=== Quoted passage ===

###

During his first term in office, Chiang proposed amendments to the Civil Servants Retirement Act, the Statute Governing the Retirement of School Faculty and Staff, the Narcotics Hazard Prevention Act, and the Money Laundering Control Act. In 2018, Chiang participated in the Legislative Yuan's internship program, providing experience to those who were interested in pursuing a political career.

He supported the William Lai-led Executive Yuan's decision to raise wages for military personnel, civil servants and teachers, but criticized the same body for proposing amendments to the Labor Standards Act that would reduce workers' rights and working conditions. Despite his criticisms of the proposed amendments, Chiang voted to advance them to committee review. In his second term, Chiang expressed support for revising the Insurance Act to ensure that the labor rights of insurance agents were more protected.

###

=== Information ===
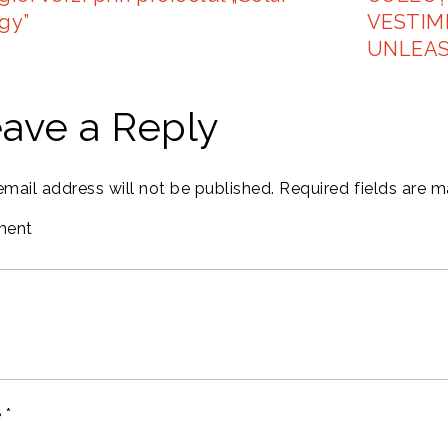
gy”
VESTIME
UNLEA
ave a Reply
email address will not be published.
Required fields are 
ent
e
*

###

=== Directions ===
a: In the passage on Chiang's legislative record, what program did Chiang take part in during 2018?
b: Can you turn the paragraph of the passage on Chiang's legislative record that begins "He supported the William Lai-led Executive Yuan's decision" into a short list of its main points?
c: Could you carry on the passage on Chiang's legislative record from its final sentence?
Nothing in the items is needed here.

=== Answers by item number ===
a: The Legislative Yuan's internship program.

b:
- Backed the Lai-led Executive Yuan's pay raise for military personnel, civil servants and teachers.
- Criticized the same body's proposed Labor Standards Act amendments as reducing workers' rights and working conditions.
- Still voted to send those amendments to committee review.
- In his second term, supported revising the Insurance Act to better protect insurance agents' labor rights.

c:
From his first term as a Legislative Yuan member, Chiang was active in discussions shaping the Taiwanese banking and related industries. To this end, he drafted a bill mandating that a person employed by a financial institution could not lead their company's compliance and legal departments simultaneously, and that the top compliance officer should report directly to a board of directors instead of the company president. Separately from the bill, he called for the financial sector as a whole to maintain a consistent information security standard. This interest continued into his second term in office. He also supported lowering taxes for young workers, providing a tax exemption to small business, and decreasing the consumption tax threshold for foreign visitors to Taiwan.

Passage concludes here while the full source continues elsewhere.